--- START GIVEN PASSAGE ---
Liberty, Western hypocrisy, and cultural context

Mohan Jyoti Dutta

The recent terrorist attacks on the satirical magazine Charlie Hebdo have put on the global center-stage the ideas of free speech and liberty.

Mainstream media and politicians, a large number of them from the West, have framed the attacks in the language of liberty, suggesting that the attacks are acts of violence on the ways of the free world, aka the West.

In solidarity with the magazine, the twitter hashtag #jesuischarlie has garnered global popularity. The hashtag expresses the global support for media to draw and voice diverse, even provocative ideas, freely.

The #jesuischarlie twitter feed also serves as a space for sharing many of the Charlie Hebdo images, equating the act of sharing the images with assertions of freedom and liberty. The images of a free global order juxtaposed against the images of extremist Islamic fundamentalists, are presented in a binary. The many different depictions of Islam and the prophet as the targets of satire stand in for the freedom and liberty of the Western civilization.

These growing global conversations on the question of free speech are indeed important conversations, fostering opportunities for discussions of the ideals of liberty and freedom, and the underlying values that guide these conversations.  

As a scholar of communication, I believe that it is vital for diverse worldviews to be heard and to be enabled. Conversations on free speech and the freedom to express our vital conversations to have globally, especially as we converse across sub-cultural and cultural norms, ideals of respect and dignity, and deeply embedded cultural codes on appropriate conversation.

Moreover, these conversations are particularly salient today as nation states such as Israel and the US operate globally to silence free speech and implement global networks of surveillance on our speech, ideas, and expressions. Notions of free speech and liberty are valued conversations in the backdrop of the growing consolidation of power in the hands of the global elite, the oligarchic ownership of media, the increasing global power of neo-imperial nation states, and the lack of transparency in communication and information about the various acts of war being carried out globally by powerful nation states.
--- END GIVEN PASSAGE ---
In the text on free speech and the Charlie Hebdo attacks, recast the paragraph beginning "Moreover, these conversations" as a short list of its main points.
--- START RECORDED INFORMATION ---
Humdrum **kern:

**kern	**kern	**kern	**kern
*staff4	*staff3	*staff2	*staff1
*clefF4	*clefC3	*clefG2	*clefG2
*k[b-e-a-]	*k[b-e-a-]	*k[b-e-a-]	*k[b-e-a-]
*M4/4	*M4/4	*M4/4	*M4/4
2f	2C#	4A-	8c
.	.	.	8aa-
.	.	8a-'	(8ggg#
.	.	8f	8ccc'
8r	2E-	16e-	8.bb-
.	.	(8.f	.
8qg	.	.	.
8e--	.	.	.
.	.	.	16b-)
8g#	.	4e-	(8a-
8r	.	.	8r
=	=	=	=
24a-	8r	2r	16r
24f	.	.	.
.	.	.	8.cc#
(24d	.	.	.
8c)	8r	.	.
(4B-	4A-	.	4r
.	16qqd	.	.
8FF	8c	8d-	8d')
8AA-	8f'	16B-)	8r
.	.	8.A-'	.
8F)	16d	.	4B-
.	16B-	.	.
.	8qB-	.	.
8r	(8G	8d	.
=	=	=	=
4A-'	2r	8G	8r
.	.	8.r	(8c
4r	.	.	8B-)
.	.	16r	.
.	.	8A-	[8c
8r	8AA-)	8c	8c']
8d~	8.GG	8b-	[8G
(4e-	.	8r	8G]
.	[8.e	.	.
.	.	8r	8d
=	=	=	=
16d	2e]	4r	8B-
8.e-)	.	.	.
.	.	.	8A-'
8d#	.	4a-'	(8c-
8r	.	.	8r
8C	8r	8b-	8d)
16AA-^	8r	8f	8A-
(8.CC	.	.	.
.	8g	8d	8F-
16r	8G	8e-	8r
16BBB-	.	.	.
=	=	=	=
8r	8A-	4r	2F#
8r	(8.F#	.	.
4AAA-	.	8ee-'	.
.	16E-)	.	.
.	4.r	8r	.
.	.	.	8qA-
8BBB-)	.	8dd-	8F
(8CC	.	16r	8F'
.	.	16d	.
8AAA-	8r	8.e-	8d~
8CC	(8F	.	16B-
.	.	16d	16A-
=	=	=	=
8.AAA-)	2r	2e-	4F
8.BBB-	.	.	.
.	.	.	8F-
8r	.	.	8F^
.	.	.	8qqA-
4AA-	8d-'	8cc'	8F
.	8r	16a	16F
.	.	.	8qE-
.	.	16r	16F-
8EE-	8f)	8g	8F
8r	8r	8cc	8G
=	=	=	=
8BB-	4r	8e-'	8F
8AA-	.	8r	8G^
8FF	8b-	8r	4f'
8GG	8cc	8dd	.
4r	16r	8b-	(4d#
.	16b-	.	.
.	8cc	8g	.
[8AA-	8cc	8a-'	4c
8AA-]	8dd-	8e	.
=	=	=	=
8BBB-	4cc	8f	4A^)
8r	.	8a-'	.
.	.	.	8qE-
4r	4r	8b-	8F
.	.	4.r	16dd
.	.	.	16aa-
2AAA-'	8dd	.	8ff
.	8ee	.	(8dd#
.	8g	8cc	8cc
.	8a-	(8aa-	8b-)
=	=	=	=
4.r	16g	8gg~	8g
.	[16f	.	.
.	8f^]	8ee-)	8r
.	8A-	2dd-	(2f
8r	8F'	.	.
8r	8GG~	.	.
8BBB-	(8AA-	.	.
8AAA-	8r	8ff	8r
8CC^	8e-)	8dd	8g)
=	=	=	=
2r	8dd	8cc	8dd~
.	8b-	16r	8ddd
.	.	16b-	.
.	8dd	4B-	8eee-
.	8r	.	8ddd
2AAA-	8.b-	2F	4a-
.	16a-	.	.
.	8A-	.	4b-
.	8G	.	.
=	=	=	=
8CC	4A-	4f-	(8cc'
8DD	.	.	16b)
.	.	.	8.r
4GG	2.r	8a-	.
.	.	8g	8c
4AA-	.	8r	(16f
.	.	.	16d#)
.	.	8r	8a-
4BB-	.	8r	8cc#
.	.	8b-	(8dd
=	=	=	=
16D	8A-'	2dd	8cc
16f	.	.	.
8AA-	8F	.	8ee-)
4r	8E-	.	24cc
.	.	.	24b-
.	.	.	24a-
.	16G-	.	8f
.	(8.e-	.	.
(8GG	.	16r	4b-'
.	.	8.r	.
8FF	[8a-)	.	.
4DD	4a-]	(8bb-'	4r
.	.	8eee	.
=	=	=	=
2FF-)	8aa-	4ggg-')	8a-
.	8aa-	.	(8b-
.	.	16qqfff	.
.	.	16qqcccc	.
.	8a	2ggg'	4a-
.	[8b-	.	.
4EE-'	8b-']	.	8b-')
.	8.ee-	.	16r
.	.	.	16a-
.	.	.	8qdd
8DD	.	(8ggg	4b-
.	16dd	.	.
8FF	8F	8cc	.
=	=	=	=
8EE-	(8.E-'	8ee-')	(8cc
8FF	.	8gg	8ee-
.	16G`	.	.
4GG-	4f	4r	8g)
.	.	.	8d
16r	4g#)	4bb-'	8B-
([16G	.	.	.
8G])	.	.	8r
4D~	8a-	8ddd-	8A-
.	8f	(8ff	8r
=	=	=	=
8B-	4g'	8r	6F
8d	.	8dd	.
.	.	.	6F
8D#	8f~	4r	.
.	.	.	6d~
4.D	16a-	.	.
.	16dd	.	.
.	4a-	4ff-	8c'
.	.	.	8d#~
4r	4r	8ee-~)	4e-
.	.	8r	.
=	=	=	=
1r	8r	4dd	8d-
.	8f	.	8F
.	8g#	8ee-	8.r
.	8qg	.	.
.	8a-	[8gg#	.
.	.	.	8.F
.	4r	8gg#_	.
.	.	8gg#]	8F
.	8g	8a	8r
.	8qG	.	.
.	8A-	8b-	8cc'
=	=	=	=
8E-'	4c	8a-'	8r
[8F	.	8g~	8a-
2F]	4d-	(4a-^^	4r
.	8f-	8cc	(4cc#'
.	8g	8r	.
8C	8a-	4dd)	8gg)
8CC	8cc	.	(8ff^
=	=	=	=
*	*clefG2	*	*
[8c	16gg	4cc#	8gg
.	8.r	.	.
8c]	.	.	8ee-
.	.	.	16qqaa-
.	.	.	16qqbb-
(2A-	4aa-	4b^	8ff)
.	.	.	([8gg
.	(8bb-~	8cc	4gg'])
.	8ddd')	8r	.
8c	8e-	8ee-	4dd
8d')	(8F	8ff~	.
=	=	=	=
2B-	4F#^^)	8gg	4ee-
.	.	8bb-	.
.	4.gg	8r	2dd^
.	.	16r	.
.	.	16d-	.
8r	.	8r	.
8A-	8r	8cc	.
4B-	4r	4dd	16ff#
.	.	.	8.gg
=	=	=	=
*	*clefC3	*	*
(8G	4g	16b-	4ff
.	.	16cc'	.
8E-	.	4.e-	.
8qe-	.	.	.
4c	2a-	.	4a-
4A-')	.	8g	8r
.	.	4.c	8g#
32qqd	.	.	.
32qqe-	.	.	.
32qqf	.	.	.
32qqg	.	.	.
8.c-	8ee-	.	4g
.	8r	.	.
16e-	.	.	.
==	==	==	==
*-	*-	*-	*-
--- END RECORDED INFORMATION ---
PROBLEM SOLUTION —
- Conversations on free speech matter especially now, as nation states such as Israel and the US work globally to silence free speech and run global surveillance networks over speech, ideas, and expressions.
- Free speech and liberty are valued topics against a backdrop of:
  - power consolidating in the hands of the global elite
  - oligarchic ownership of media
  - the growing global power of neo-imperial nation states
  - a lack of transparency about the acts of war powerful nation states carry out around the world